┌──

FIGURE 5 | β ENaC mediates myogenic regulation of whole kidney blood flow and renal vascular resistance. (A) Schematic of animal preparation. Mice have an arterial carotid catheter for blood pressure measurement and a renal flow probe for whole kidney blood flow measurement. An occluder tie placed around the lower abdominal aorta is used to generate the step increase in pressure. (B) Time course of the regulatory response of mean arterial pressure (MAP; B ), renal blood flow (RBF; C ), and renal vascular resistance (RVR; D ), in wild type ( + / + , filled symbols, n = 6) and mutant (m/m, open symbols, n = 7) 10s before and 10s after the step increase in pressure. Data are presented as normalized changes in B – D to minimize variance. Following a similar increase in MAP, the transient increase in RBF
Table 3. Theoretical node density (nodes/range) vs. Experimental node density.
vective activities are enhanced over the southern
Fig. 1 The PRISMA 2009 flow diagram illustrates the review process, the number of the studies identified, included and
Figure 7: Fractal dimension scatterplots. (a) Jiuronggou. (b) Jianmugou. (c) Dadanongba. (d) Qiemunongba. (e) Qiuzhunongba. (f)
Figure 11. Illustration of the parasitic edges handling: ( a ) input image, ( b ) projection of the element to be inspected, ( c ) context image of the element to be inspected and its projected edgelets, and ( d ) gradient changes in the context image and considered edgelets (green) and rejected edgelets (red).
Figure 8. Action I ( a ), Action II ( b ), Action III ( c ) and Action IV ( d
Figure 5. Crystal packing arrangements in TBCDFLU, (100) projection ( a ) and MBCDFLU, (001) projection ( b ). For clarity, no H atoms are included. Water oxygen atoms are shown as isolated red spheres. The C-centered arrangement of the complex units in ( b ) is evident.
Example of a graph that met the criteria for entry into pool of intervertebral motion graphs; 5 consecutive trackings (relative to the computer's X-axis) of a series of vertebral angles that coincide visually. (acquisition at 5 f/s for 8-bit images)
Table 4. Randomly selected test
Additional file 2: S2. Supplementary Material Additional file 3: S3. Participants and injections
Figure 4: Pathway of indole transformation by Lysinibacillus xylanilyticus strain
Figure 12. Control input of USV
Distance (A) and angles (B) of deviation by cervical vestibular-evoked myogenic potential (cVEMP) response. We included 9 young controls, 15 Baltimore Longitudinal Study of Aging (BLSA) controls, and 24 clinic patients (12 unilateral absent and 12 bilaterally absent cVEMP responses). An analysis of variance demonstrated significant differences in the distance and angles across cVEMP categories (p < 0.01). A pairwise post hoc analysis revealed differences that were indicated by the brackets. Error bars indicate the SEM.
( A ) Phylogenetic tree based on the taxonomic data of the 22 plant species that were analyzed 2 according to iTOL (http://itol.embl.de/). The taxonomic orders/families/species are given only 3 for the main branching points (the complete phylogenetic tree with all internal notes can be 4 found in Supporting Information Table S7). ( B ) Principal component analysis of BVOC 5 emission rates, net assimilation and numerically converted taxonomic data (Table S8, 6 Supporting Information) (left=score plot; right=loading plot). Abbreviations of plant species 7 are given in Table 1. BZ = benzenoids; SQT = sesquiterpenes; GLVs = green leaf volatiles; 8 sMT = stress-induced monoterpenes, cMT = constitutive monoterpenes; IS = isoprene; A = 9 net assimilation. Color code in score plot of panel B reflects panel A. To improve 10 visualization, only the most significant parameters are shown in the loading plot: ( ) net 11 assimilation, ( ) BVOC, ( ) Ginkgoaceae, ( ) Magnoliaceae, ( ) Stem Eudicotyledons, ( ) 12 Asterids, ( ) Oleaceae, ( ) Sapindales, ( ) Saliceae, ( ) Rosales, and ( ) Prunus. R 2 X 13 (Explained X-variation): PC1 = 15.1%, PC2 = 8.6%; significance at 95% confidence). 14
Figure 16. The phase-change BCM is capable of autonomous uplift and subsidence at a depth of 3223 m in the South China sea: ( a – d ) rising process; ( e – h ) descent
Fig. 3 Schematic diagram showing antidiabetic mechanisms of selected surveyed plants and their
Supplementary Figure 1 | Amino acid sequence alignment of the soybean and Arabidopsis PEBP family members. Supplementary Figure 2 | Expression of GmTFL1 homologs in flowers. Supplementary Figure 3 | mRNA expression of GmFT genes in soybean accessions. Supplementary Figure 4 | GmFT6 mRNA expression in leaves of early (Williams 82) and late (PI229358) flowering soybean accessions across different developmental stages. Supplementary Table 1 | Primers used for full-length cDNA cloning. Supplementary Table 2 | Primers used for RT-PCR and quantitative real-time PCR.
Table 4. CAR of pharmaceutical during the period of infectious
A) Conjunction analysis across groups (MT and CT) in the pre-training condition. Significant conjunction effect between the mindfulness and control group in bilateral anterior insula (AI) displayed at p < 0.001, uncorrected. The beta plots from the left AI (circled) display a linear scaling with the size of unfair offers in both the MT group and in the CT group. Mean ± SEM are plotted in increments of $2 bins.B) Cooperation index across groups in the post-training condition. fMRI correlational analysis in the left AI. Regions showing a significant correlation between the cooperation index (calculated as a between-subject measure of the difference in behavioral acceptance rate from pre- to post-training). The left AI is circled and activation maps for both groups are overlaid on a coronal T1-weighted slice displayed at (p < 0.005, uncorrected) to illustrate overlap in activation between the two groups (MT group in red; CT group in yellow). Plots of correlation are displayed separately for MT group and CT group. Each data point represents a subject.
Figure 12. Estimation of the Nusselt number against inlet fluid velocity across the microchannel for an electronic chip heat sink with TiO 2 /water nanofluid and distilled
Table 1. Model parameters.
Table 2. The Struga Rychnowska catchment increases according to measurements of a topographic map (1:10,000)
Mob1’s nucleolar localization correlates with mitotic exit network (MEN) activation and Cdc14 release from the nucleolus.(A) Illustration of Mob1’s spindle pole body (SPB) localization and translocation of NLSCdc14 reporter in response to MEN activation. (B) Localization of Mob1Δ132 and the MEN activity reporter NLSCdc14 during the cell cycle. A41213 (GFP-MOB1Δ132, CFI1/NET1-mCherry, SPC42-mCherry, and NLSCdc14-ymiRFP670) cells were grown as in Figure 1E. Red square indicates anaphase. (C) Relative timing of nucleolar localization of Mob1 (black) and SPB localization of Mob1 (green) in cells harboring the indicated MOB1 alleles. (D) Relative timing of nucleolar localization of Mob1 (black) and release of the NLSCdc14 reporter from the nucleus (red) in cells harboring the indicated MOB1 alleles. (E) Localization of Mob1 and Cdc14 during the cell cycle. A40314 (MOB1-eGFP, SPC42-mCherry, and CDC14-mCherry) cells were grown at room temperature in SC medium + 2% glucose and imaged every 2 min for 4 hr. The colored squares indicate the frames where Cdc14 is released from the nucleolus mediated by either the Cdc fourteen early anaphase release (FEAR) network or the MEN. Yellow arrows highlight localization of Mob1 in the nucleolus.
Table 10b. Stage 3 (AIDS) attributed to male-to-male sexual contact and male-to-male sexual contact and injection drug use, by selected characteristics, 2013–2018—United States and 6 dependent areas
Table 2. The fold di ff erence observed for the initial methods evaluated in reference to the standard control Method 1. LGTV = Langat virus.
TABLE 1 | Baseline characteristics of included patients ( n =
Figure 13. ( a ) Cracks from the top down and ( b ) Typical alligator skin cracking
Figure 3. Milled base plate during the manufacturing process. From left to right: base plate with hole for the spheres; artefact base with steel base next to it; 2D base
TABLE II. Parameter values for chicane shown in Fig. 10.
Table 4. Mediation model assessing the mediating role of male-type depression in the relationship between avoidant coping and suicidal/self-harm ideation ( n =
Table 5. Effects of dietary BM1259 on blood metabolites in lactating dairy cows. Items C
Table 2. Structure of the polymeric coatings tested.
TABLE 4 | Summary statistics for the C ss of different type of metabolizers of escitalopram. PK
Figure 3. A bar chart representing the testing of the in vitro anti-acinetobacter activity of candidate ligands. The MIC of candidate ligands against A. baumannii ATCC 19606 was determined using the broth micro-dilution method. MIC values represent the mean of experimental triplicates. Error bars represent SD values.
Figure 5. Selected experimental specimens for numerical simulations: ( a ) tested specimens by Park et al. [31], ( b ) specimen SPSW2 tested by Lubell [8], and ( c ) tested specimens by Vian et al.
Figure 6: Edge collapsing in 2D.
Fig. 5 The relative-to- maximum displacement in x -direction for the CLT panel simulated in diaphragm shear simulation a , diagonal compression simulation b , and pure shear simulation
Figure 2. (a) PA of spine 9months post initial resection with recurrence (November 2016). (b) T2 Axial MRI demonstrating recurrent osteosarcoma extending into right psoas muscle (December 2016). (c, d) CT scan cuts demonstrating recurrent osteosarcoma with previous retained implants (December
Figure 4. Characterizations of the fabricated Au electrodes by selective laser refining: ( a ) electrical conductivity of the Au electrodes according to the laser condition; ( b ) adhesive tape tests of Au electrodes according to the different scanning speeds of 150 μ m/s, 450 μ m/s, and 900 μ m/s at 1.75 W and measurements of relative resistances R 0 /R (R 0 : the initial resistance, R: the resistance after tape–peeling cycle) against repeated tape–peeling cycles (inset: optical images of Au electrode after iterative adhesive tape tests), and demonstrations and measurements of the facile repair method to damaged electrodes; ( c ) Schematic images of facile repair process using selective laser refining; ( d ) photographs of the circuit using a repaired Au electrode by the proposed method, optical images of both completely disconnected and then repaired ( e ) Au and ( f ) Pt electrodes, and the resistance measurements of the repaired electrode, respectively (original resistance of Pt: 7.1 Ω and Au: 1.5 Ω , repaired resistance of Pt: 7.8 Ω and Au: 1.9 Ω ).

└──

- **TASK DESCRIPTION**
Your answer must be the lines above from the one containing "TABLE II. Parameter" to the one containing "Fig. 5 The relative-to- maximum", both included, restated word for word.

- **FINISHED TASK**
TABLE II. Parameter values for chicane shown in Fig. 10.
Table 4. Mediation model assessing the mediating role of male-type depression in the relationship between avoidant coping and suicidal/self-harm ideation ( n =
Table 5. Effects of dietary BM1259 on blood metabolites in lactating dairy cows. Items C
Table 2. Structure of the polymeric coatings tested.
TABLE 4 | Summary statistics for the C ss of different type of metabolizers of escitalopram. PK
Figure 3. A bar chart representing the testing of the in vitro anti-acinetobacter activity of candidate ligands. The MIC of candidate ligands against A. baumannii ATCC 19606 was determined using the broth micro-dilution method. MIC values represent the mean of experimental triplicates. Error bars represent SD values.
Figure 5. Selected experimental specimens for numerical simulations: ( a ) tested specimens by Park et al. [31], ( b ) specimen SPSW2 tested by Lubell [8], and ( c ) tested specimens by Vian et al.
Figure 6: Edge collapsing in 2D.
Fig. 5 The relative-to- maximum displacement in x -direction for the CLT panel simulated in diaphragm shear simulation a , diagonal compression simulation b , and pure shear simulation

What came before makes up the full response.